== DATA FOR THE TASK ==

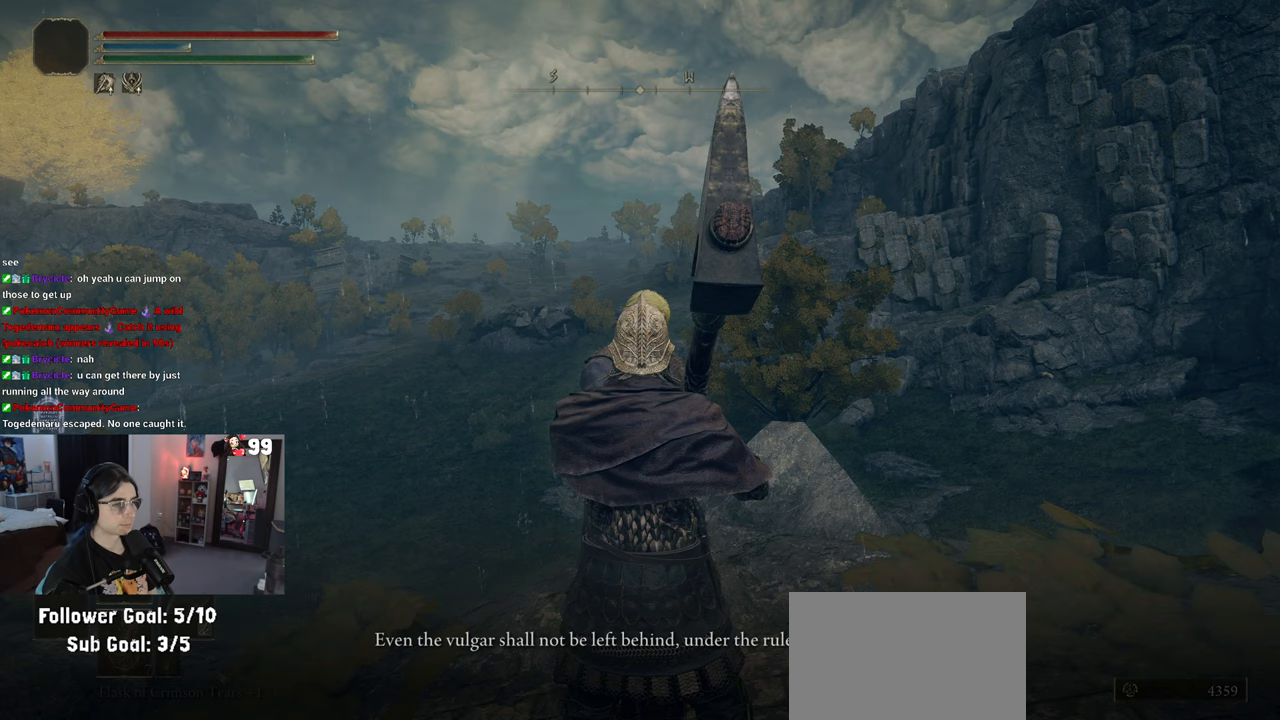
{"buttons": [], "left_stick": "right", "right_stick": "center", "events": [[33, "TRIANGLE", "down"], [117, "TRIANGLE", "up"], [300, "left_stick", "right"]]}
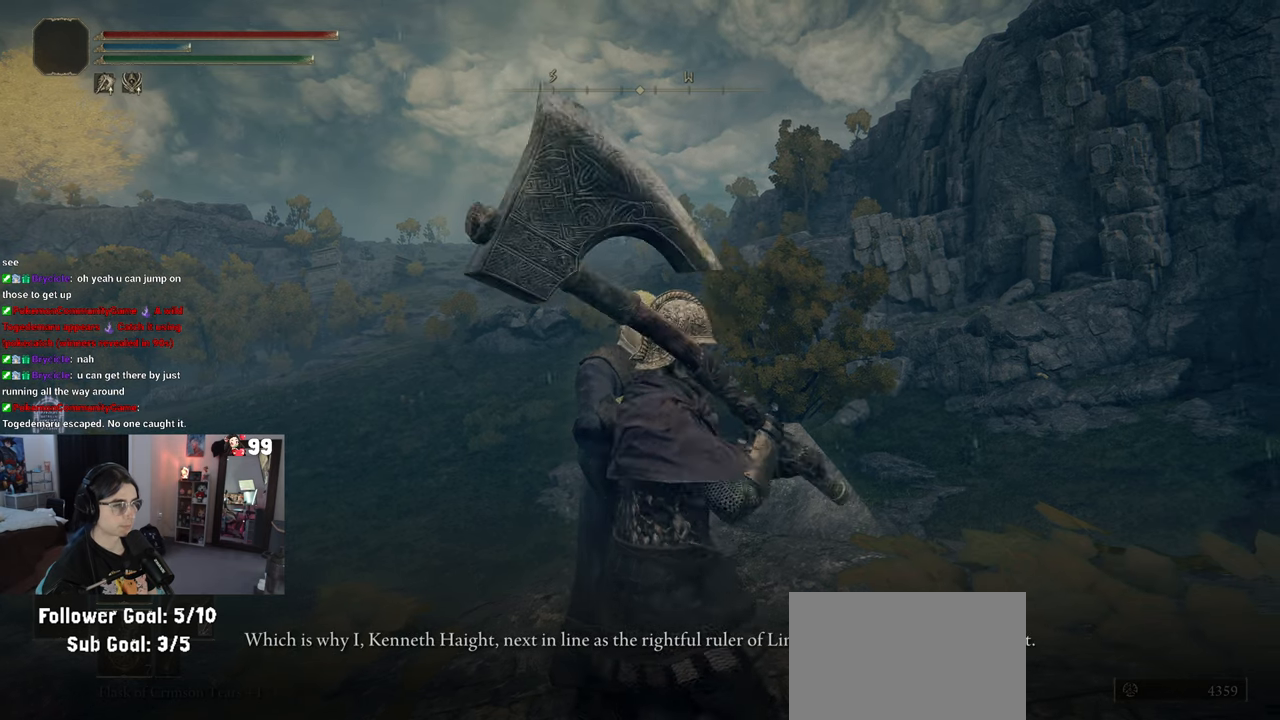
{"buttons": [], "left_stick": "center", "right_stick": "center", "events": [[17, "left_stick", "center"]]}
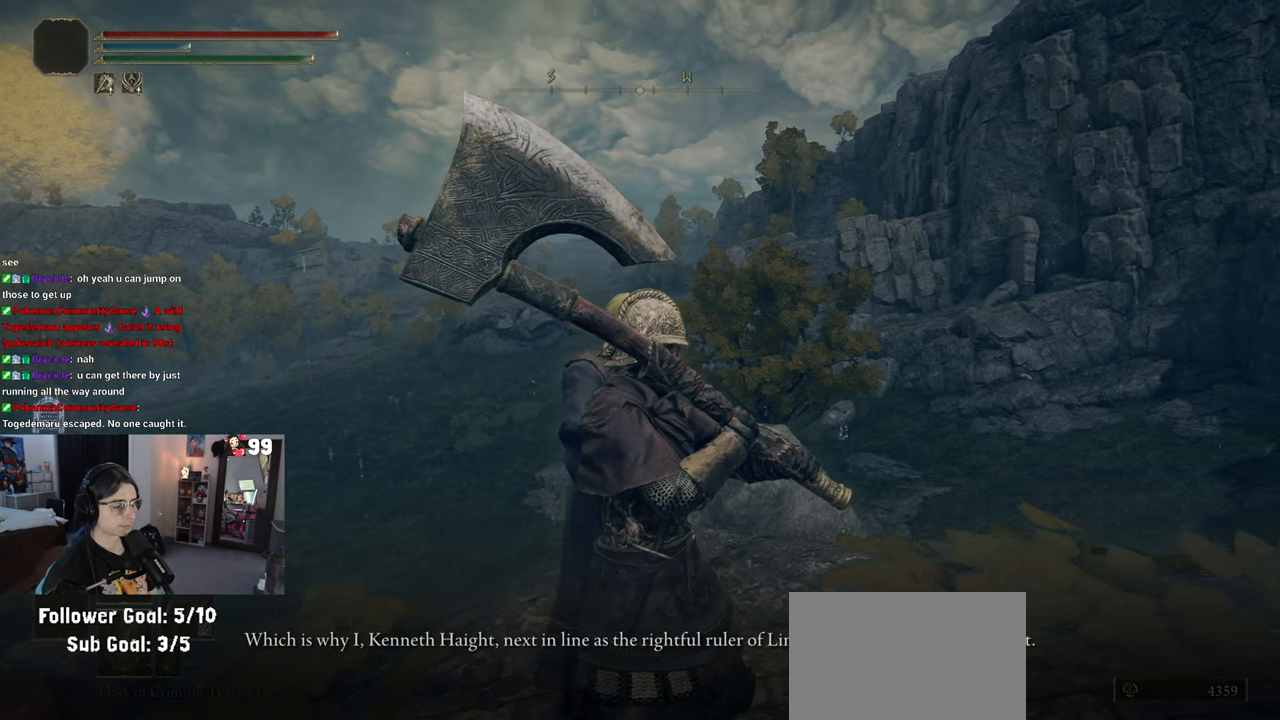
{"buttons": [], "left_stick": "center", "right_stick": "center", "events": []}
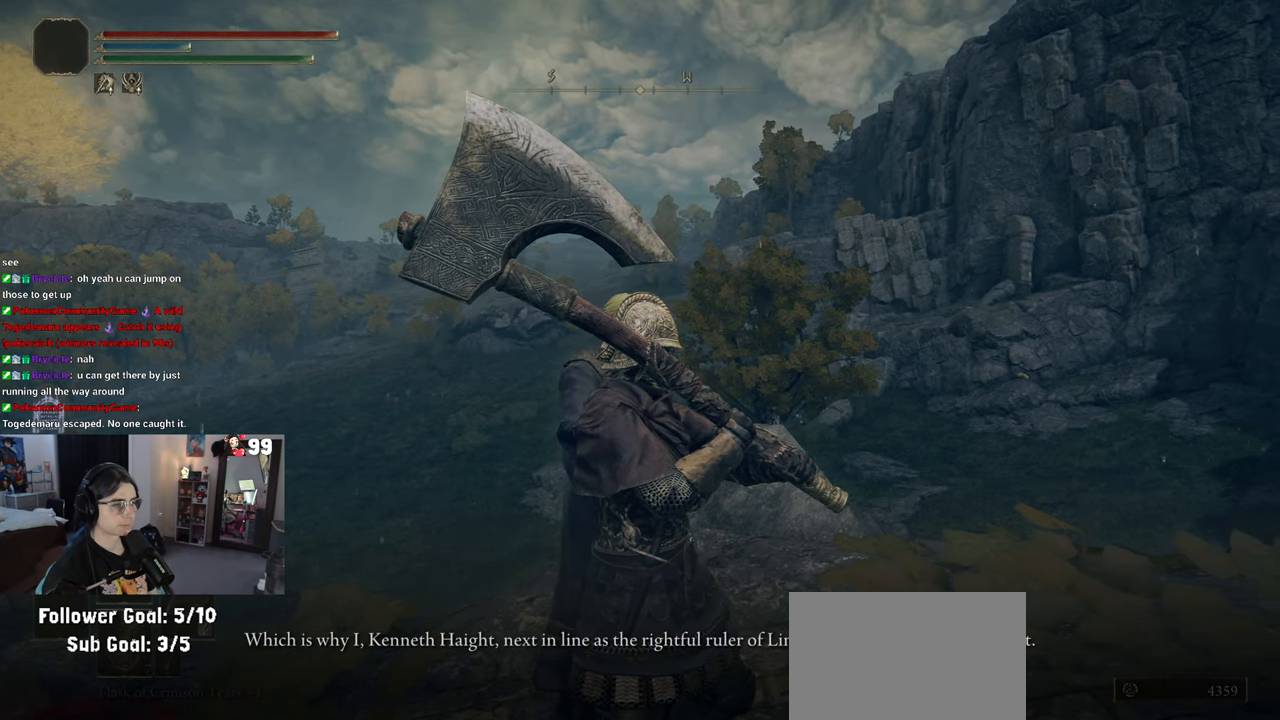
{"buttons": [], "left_stick": "center", "right_stick": "center", "events": []}
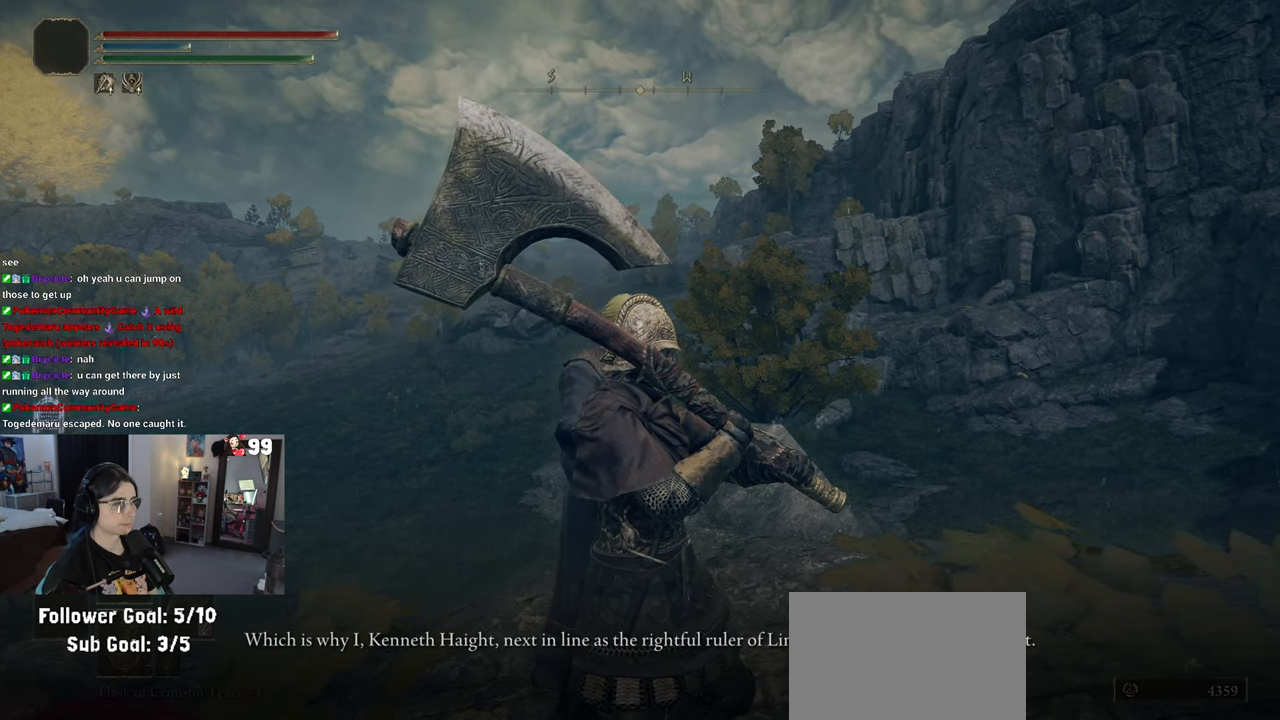
{"buttons": [], "left_stick": "center", "right_stick": "center", "events": [[33, "TRIANGLE", "down"], [133, "TRIANGLE", "up"]]}
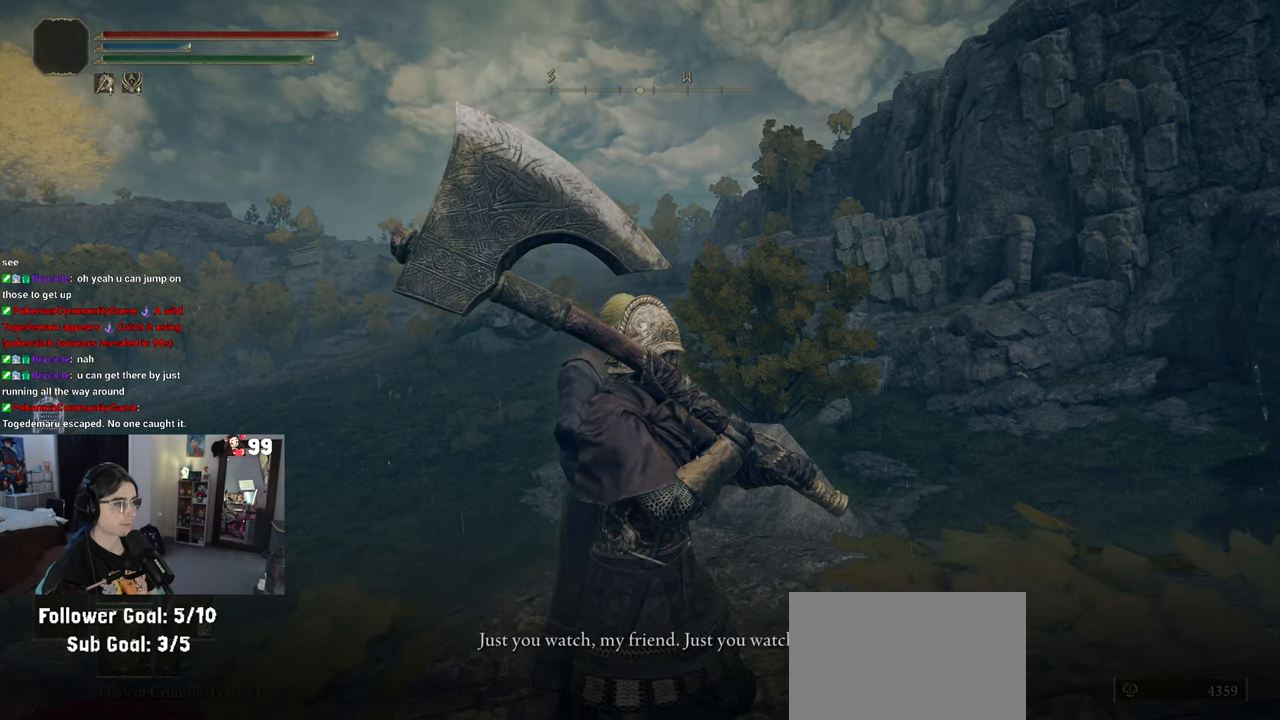
{"buttons": [], "left_stick": "center", "right_stick": "center", "events": [[200, "TRIANGLE", "down"], [317, "TRIANGLE", "up"]]}
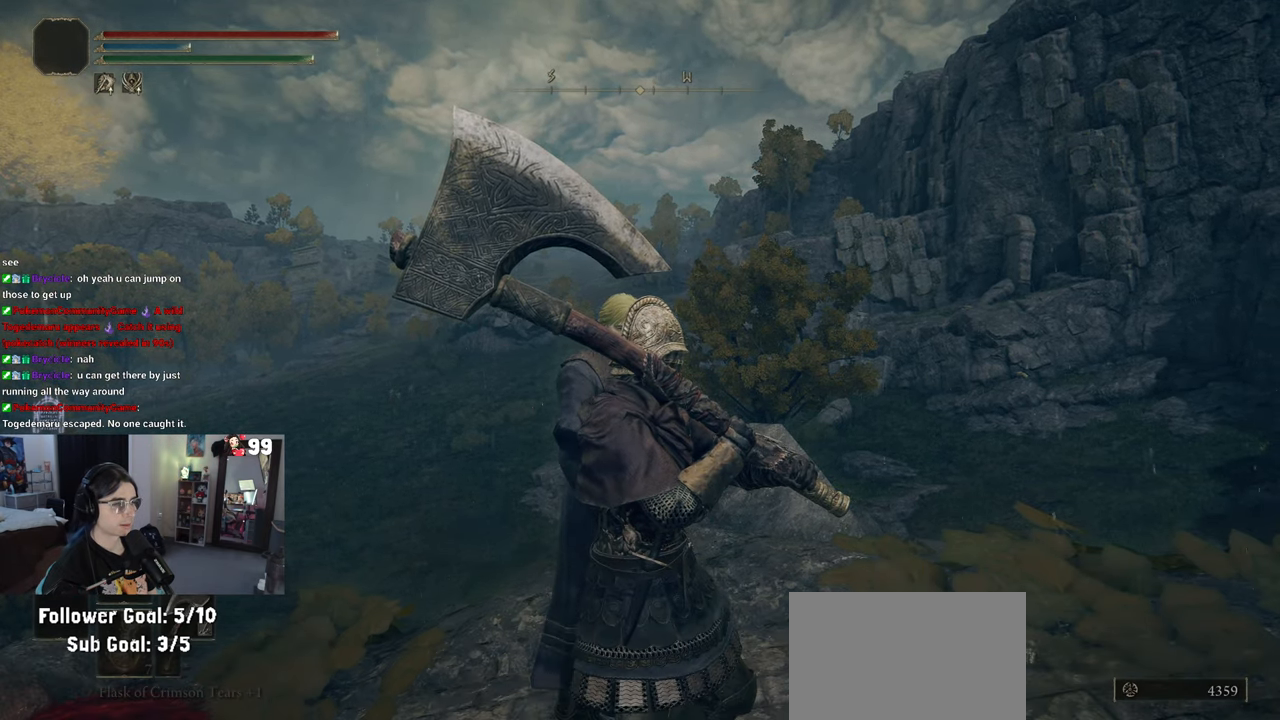
{"buttons": [], "left_stick": "center", "right_stick": "center", "events": []}
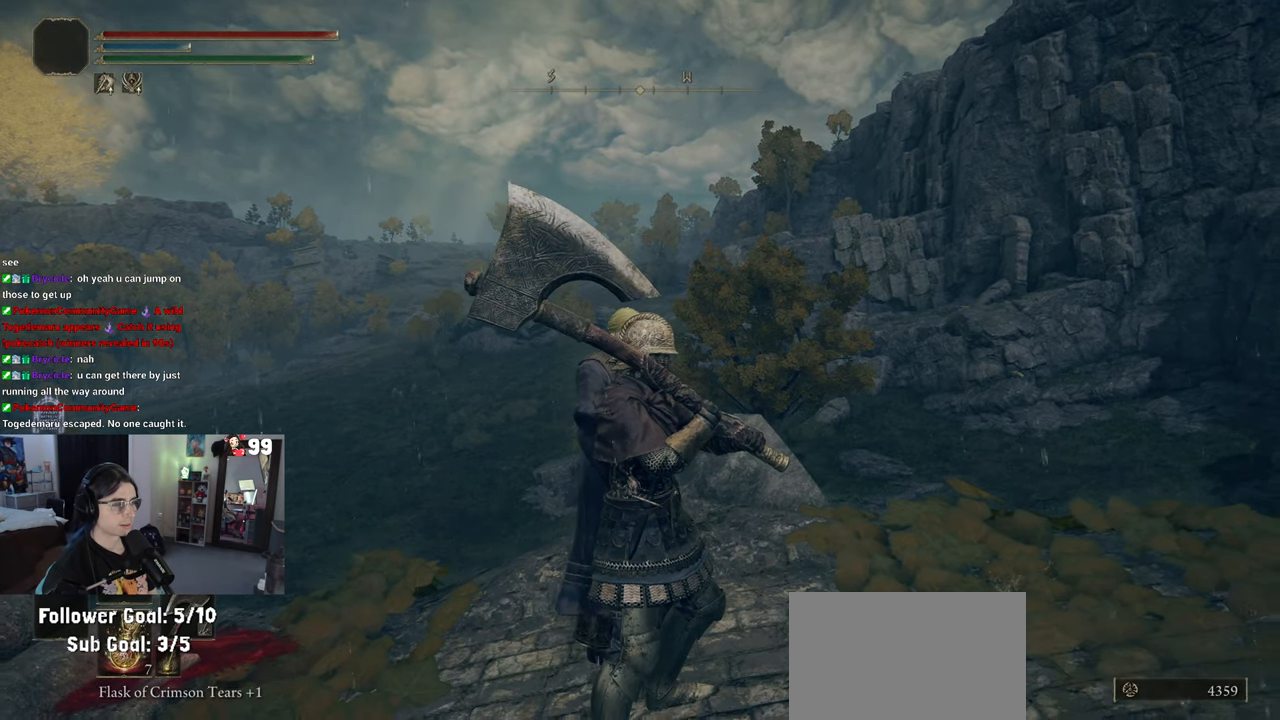
{"buttons": [], "left_stick": "center", "right_stick": "center", "events": [[67, "left_stick", "up"], [117, "TRIANGLE", "down"], [217, "TRIANGLE", "up"], [233, "left_stick", "center"]]}
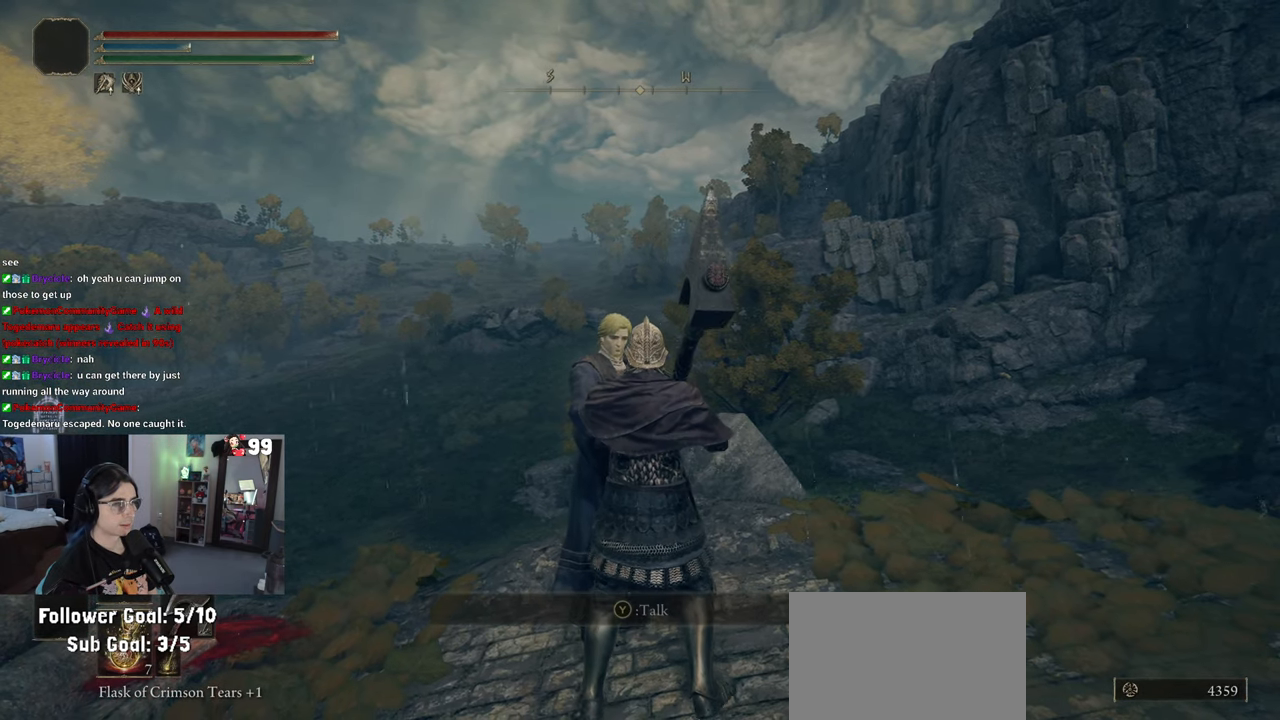
{"buttons": [], "left_stick": "center", "right_stick": "center", "events": [[233, "TRIANGLE", "down"], [350, "TRIANGLE", "up"]]}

===

__WHAT NEEDS TO BE DONE__: What the answer must hold: all the data above, given again exactly, without pictures.

__TASK RESULT__:
{"buttons": [], "left_stick": "right", "right_stick": "center", "events": [[33, "TRIANGLE", "down"], [117, "TRIANGLE", "up"], [300, "left_stick", "right"]]}
{"buttons": [], "left_stick": "center", "right_stick": "center", "events": [[17, "left_stick", "center"]]}
{"buttons": [], "left_stick": "center", "right_stick": "center", "events": []}
{"buttons": [], "left_stick": "center", "right_stick": "center", "events": []}
{"buttons": [], "left_stick": "center", "right_stick": "center", "events": [[33, "TRIANGLE", "down"], [133, "TRIANGLE", "up"]]}
{"buttons": [], "left_stick": "center", "right_stick": "center", "events": [[200, "TRIANGLE", "down"], [317, "TRIANGLE", "up"]]}
{"buttons": [], "left_stick": "center", "right_stick": "center", "events": []}
{"buttons": [], "left_stick": "center", "right_stick": "center", "events": [[67, "left_stick", "up"], [117, "TRIANGLE", "down"], [217, "TRIANGLE", "up"], [233, "left_stick", "center"]]}
{"buttons": [], "left_stick": "center", "right_stick": "center", "events": [[233, "TRIANGLE", "down"], [350, "TRIANGLE", "up"]]}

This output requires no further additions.